To be fair, the two drinks aren't precisely the same, just markedly similar. The new "fluffy coffee" uses mostly milk, and the instant coffee is given a more whipped texture than the shaken foam of a frappe. But the answer to "Do these people know about frappes?" is no, most people don't. The Greek frappe hasn't traveled all that much beyond its borders. That's what has made it all the more surprising to see a resurgence of interest in instant coffee drinks in the U.S. Nescafé is now sold out a lot, like a lot—it took me two weeks to finally track down more. There are videos, articles, and essays online that feature critics trying out the new recipe. "Not bad!" read the captions beneath photos of them posing proudly, whipped instant coffee in hand.

A part of me felt a bit smarted. This isn't new, I wanted to say, the Greeks created this more than a little while ago, guys. (It's something we've been known to say about democracy, too.) Vakondios must be rolling around in his grave, mumbling about the 1957 fair. But mostly, I'm kind of excited.

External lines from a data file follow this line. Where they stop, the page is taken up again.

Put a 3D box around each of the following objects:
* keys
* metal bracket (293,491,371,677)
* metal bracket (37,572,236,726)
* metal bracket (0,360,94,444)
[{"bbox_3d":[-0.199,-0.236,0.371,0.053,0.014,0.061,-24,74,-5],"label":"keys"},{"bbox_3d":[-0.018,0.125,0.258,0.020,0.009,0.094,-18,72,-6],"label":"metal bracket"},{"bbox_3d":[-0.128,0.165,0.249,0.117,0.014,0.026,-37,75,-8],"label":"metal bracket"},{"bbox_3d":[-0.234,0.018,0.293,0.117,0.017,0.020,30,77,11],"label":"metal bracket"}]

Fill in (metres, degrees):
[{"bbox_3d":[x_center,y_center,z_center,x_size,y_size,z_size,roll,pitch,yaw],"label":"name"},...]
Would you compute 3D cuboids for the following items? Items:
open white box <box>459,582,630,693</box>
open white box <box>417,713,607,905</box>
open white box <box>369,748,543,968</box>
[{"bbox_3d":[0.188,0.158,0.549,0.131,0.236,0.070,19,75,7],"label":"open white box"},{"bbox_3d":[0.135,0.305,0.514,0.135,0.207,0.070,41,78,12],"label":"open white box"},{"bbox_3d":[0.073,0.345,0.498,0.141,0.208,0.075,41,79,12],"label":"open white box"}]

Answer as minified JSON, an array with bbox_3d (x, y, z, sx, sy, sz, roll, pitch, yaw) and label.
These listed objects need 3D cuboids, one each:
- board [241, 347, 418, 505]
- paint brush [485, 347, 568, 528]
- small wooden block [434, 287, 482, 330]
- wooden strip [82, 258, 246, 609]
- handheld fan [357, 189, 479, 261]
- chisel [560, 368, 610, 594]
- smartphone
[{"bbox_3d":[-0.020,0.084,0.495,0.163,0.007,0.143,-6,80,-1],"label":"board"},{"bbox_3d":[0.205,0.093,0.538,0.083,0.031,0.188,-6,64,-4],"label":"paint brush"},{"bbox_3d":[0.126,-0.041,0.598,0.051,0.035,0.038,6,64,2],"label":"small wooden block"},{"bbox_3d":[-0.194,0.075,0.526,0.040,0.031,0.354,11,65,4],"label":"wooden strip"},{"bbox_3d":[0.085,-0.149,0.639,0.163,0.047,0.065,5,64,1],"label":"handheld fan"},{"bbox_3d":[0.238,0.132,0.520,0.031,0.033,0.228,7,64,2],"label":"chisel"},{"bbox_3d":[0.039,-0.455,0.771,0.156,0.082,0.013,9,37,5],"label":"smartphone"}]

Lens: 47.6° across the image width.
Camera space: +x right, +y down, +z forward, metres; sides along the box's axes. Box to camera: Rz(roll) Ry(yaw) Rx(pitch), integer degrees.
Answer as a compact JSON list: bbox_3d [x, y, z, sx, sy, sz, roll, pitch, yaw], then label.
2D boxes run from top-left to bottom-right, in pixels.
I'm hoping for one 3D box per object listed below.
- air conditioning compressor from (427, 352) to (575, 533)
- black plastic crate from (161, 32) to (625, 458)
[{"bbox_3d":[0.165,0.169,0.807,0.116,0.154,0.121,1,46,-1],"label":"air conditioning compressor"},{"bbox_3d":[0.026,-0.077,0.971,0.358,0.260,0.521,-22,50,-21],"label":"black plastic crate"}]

Dalgona might not be an entirely original recipe, but it's kind of amazing that halfway around the world from Greeze, 60 years later and entirely by chance, someone else found the same fabulous success combining coffee and air, and everyone's delighted by it.

We're in a new kind of coffee culture. One that's indoors, over Zoom, maybe a little lonely, but full of connected moments like this. It doesn't measure up to a crowded café in Athens, but it's a Greek frappe we can all partake in, reinvented just for us, just for right now.